I have been using R since the 2010s. My background is in software engineering, and I've studied (and forgotten) as much statistics as required for a Master's degree in engineering. Therefore, I view R primarily from a programmer's perspective. Data analysis has always been an important part of my work: I worked as a researcher until 2016 and also after that as a software engineer I have used data analytics in my projects, from traditional statistical analysis to AI and machine learning.
Initially, R was a mixed bag for me. While it excelled in statistical mathematics, its syntax and tools felt clumsy compared to general-purpose languages like Python. For example, simple things like filtering data required cumbersome syntax. I always felt that the language was designed by statisticians rather than programmers, making it excel in its own domain, but being a terrible programming language.
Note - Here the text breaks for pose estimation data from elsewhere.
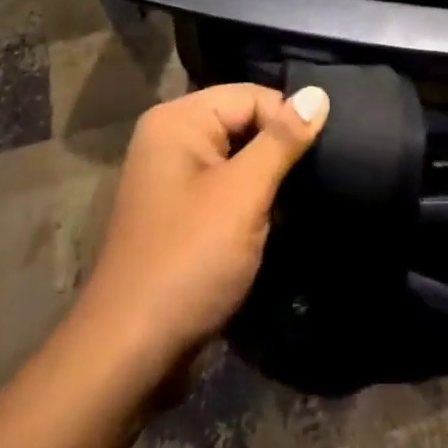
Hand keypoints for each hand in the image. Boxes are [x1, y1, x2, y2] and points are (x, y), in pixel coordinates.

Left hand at [74, 83, 328, 368]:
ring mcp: (171, 178)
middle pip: (244, 123)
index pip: (252, 96)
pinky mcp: (179, 213)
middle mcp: (170, 138)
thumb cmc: (188, 261)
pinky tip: (273, 224)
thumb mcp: (243, 195)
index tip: (318, 161)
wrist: (129, 355)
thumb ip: (282, 141)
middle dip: (278, 153)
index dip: (287, 123)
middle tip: (312, 184)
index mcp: (178, 120)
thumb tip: (319, 93)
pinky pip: (224, 187)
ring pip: (238, 158)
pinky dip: (249, 202)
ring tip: (297, 205)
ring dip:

In the spring of 2024, I had to delve into R more deeply and was pleasantly surprised by the direction the language and its tools had taken. There have been several changes to the language itself but more importantly to its libraries and ecosystem, that have been steadily improving during the past years. The most important ones providing quality of life to a programmer are the Pipe operator and Tidyverse.
The Tidyverse, a collection of R packages designed for data science, has significantly improved the user experience. These packages share high-level design principles and similar programming interfaces, making R more cohesive and user-friendly.
The introduction of the native pipe operator |>, similar to Unix pipes and Java Streams, simplifies the chaining of functions and makes the code more readable and easier to reason about.
Example: Pipe Operator and Tidyverse
result = data | >
filter(condition) | >
mutate(new_var = old_var * 2) | >
summarize(mean_value = mean(new_var))
ggplot2, part of the Tidyverse, uses the "grammar of graphics" to create complex and flexible visualizations with simple syntax, enhancing the quality and ease of data visualization.
Tidymodels is Tidyverse's modeling and machine learning package. Its design principle is guiding the user towards best practices, making model training more straightforward and reliable.
Shiny is a powerful tool for building interactive web applications quickly, akin to Python's Dash. It allows for low-code rapid prototyping and deployment of data-driven applications.
Comparing R to Other Languages: A Programmer’s Perspective
For larger projects, I still prefer Python, especially for machine learning or neural networks. However, R's modern tools, particularly with the Tidyverse, have made it a viable and pleasant environment for data analysis.
A programming language is a tool for transferring thoughts to a computer. While I write Python faster due to familiarity, R's improvements have made it nearly as efficient for data-centric tasks. The paradigms offered by R and Pandas are quite similar, focusing on data frames and vectorized operations.
Overall, modern R, enhanced with Tidyverse, has proven to be a pleasant and efficient environment even for a programmer. Tools like RStudio and support in Visual Studio Code have improved, making the R ecosystem more robust and user-friendly. The improvements in package management and virtual environments have elevated R from just a scripting language to a legitimate software development environment.